◆ What you are asked to do
Return each line of the entries that holds the string "nhiễm".

:: Data to use ::

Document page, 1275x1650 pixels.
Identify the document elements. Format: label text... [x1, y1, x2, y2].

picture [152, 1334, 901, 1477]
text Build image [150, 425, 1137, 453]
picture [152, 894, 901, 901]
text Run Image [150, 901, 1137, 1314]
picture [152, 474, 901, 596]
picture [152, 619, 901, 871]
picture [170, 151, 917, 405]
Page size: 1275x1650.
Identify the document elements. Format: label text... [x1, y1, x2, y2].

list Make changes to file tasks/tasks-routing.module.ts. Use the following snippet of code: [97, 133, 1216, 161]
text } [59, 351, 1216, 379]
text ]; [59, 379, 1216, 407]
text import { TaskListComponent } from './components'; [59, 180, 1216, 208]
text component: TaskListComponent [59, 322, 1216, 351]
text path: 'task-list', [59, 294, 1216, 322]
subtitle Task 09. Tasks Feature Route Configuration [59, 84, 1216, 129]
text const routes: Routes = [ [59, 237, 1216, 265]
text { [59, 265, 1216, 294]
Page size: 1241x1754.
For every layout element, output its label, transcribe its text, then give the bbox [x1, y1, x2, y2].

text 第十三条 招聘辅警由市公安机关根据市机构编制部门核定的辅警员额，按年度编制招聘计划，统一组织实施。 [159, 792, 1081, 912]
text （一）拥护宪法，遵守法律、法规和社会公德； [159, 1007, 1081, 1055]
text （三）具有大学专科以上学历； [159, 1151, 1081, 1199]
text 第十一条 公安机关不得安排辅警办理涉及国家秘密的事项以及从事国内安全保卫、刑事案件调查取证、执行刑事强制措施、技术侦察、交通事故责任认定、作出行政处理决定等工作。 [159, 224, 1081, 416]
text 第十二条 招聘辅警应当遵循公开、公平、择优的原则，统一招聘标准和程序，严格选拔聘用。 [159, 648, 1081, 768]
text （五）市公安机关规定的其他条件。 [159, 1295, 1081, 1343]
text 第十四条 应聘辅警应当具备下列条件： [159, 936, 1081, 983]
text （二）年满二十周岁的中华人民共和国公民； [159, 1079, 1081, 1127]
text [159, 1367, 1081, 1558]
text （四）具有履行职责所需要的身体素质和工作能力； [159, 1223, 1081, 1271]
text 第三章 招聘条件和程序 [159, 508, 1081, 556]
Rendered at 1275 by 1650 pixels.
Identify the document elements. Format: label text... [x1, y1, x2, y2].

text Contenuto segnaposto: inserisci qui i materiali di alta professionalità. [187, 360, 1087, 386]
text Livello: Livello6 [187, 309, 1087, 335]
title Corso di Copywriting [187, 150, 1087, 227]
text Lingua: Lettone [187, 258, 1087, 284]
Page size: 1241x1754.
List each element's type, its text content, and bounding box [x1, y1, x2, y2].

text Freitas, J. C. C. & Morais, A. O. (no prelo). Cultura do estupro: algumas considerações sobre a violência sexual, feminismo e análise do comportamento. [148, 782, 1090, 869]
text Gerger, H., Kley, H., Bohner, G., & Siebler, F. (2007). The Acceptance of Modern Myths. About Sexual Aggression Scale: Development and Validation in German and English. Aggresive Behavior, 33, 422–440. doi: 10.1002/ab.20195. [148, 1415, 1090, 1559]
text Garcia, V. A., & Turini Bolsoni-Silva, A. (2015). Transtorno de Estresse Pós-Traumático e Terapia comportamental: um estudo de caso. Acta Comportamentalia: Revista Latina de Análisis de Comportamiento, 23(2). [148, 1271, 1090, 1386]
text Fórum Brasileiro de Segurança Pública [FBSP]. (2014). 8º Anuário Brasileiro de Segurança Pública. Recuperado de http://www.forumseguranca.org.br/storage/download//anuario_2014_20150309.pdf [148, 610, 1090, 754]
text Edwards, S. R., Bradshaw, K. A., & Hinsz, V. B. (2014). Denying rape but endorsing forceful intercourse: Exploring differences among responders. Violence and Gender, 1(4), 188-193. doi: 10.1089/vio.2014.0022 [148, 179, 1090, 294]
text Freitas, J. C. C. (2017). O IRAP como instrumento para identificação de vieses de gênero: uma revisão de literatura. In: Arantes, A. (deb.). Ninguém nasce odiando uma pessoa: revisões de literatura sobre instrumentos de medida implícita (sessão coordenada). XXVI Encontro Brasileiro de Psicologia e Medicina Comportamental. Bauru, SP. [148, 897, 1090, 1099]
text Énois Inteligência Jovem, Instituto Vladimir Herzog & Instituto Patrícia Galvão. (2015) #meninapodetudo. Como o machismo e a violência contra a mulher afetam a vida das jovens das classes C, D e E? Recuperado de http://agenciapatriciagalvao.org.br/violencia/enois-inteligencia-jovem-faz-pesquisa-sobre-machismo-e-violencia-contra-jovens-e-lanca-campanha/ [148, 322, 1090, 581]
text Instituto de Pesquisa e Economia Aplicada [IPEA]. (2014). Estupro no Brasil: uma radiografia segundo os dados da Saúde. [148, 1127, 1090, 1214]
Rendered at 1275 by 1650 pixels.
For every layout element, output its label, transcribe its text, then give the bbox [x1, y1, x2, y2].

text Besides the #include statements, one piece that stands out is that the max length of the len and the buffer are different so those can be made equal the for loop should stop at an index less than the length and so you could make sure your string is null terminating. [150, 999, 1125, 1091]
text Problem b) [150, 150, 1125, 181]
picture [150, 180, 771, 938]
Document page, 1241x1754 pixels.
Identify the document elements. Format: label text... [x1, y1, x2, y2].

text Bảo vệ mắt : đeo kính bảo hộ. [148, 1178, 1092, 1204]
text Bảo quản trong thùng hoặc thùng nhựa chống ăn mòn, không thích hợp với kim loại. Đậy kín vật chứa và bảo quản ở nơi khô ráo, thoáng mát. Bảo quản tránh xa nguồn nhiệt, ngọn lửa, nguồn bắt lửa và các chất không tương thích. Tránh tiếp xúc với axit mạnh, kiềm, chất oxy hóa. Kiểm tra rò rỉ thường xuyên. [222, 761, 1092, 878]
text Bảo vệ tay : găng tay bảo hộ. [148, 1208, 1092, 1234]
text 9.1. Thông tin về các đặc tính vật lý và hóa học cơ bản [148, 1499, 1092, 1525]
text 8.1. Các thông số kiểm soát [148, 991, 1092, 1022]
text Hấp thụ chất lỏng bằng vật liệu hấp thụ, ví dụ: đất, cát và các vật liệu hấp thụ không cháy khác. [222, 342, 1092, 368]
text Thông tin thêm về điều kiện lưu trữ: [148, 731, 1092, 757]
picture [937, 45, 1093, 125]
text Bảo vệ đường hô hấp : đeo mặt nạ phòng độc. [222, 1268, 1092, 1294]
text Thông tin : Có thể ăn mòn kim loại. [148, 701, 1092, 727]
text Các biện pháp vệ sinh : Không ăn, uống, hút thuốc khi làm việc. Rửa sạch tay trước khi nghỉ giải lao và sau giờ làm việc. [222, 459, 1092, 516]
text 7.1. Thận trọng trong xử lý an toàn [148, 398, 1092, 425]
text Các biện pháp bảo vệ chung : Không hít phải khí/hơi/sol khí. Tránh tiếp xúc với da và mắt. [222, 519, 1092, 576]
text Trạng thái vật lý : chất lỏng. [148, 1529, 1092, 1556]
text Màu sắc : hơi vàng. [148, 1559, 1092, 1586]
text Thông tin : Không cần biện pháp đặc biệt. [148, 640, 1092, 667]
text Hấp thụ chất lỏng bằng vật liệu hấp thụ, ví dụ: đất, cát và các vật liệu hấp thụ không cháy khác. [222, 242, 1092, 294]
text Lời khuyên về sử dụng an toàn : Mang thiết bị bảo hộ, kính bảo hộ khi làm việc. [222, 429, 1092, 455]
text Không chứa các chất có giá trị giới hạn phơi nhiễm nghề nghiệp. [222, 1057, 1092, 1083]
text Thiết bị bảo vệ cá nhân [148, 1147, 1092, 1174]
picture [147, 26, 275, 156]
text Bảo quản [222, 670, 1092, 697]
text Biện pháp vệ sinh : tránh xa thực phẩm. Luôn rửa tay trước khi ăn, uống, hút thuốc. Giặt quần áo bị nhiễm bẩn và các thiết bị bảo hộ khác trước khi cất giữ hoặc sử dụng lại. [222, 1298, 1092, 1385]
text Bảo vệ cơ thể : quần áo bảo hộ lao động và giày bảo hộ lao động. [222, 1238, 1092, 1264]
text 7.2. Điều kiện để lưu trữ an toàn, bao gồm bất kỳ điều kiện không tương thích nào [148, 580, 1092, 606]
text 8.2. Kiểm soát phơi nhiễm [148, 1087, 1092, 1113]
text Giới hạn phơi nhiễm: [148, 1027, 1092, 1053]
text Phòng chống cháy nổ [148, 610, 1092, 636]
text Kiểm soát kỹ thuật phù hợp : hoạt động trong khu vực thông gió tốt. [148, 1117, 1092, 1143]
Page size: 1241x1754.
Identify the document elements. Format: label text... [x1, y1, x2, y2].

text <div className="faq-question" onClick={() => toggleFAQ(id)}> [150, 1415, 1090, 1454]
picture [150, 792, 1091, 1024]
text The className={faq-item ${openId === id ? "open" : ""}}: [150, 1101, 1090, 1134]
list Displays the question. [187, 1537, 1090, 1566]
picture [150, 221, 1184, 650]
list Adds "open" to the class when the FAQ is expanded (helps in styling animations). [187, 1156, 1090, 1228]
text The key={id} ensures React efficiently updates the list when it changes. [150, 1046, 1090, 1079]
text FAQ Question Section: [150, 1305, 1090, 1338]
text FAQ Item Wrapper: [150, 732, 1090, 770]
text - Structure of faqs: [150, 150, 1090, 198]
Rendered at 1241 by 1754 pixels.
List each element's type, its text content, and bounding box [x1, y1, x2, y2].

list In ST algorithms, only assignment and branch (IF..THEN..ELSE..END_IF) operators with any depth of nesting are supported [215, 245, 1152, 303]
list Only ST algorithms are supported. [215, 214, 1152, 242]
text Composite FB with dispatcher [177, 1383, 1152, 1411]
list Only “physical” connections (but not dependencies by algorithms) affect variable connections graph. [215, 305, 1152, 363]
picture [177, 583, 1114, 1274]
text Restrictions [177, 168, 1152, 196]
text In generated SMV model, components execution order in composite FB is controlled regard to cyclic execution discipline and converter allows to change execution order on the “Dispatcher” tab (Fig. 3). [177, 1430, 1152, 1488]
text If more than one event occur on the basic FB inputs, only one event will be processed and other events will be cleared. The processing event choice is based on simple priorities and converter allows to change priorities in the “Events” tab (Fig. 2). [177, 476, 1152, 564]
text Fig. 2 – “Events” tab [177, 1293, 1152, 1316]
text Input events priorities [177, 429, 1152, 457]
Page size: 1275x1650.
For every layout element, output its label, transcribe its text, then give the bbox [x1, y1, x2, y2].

:::

◆ Expected answer
text Không chứa các chất có giá trị giới hạn phơi nhiễm nghề nghiệp. [222, 1057, 1092, 1083]
text Biện pháp vệ sinh : tránh xa thực phẩm. Luôn rửa tay trước khi ăn, uống, hút thuốc. Giặt quần áo bị nhiễm bẩn và các thiết bị bảo hộ khác trước khi cất giữ hoặc sử dụng lại. [222, 1298, 1092, 1385]
text 8.2. Kiểm soát phơi nhiễm [148, 1087, 1092, 1113]
text Giới hạn phơi nhiễm: [148, 1027, 1092, 1053]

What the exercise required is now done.